▸ DIRECTIVE:
Please repeat the lines below exactly. Begin with the line containing "En OnTurtle celebramos 30 años y uno de nues" and go on through the line containing "Zugang zu ihm hat, wird der Kunde nichts".
········
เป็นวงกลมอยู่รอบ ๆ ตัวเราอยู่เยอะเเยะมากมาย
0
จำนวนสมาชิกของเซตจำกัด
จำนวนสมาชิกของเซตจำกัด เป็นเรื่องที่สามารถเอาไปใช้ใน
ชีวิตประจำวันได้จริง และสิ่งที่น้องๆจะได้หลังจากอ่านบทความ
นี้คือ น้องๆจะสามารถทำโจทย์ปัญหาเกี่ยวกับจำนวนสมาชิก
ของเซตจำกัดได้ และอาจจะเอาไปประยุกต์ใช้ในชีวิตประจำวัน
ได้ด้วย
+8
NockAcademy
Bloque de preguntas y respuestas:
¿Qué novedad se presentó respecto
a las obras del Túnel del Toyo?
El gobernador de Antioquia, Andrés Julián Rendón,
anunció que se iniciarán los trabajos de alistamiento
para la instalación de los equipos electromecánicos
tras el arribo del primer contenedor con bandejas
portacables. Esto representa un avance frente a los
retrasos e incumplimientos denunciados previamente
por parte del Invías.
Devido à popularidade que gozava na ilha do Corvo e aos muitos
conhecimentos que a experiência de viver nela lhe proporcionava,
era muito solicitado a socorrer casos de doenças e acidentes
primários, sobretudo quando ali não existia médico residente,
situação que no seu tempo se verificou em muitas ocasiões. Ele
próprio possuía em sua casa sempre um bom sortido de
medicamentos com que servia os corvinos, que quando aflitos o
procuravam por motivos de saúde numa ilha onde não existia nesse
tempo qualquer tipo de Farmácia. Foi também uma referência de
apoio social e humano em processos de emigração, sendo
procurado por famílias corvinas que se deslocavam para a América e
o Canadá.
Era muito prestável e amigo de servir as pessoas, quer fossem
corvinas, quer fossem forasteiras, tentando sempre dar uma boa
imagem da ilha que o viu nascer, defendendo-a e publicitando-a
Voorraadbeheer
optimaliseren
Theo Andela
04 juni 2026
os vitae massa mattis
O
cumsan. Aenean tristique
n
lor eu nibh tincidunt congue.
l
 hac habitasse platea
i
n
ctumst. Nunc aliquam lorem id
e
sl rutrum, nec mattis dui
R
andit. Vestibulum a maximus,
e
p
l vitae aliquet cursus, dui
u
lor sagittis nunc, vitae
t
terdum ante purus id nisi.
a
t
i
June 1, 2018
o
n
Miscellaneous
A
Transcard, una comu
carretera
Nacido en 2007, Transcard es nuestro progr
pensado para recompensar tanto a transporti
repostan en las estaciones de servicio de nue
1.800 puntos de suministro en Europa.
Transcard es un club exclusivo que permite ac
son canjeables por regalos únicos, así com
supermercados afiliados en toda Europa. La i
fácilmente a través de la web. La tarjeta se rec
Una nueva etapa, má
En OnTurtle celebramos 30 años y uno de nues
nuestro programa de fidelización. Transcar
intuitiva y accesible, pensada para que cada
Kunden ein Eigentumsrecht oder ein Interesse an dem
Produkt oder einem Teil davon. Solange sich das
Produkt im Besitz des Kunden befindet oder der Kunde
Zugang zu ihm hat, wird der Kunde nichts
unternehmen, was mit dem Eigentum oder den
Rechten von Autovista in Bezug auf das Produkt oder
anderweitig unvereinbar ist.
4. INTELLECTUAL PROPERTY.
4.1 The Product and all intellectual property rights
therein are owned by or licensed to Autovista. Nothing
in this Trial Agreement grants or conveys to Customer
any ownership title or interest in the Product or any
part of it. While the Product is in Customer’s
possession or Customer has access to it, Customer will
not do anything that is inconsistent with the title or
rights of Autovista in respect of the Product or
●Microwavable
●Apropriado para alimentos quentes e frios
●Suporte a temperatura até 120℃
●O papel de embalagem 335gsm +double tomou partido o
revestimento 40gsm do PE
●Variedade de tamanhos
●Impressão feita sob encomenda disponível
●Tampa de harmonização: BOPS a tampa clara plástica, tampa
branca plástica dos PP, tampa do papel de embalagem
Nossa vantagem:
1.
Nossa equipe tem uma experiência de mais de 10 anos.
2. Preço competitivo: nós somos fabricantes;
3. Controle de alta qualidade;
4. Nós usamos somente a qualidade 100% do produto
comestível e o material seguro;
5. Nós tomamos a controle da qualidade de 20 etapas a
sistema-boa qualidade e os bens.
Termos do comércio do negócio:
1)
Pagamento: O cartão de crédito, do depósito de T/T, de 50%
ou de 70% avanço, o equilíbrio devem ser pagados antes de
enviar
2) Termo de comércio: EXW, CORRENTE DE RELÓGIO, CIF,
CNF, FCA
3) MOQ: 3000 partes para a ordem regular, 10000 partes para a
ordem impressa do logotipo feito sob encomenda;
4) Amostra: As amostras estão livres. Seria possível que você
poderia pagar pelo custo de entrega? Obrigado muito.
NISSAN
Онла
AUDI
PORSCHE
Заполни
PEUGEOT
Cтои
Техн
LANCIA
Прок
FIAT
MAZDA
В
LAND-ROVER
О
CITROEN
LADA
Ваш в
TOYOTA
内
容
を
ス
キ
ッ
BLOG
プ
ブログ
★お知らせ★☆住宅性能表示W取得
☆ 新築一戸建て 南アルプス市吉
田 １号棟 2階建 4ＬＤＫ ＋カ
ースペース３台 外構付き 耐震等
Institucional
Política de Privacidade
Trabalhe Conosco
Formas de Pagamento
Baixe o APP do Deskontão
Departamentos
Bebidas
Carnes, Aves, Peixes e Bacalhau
········
▸ TASK SOLUTION:
En OnTurtle celebramos 30 años y uno de nues
nuestro programa de fidelización. Transcar
intuitiva y accesible, pensada para que cada
Kunden ein Eigentumsrecht oder ein Interesse an dem
Produkt oder einem Teil davon. Solange sich das
Produkt im Besitz des Kunden befindet oder der Kunde
Zugang zu ihm hat, wird der Kunde nichts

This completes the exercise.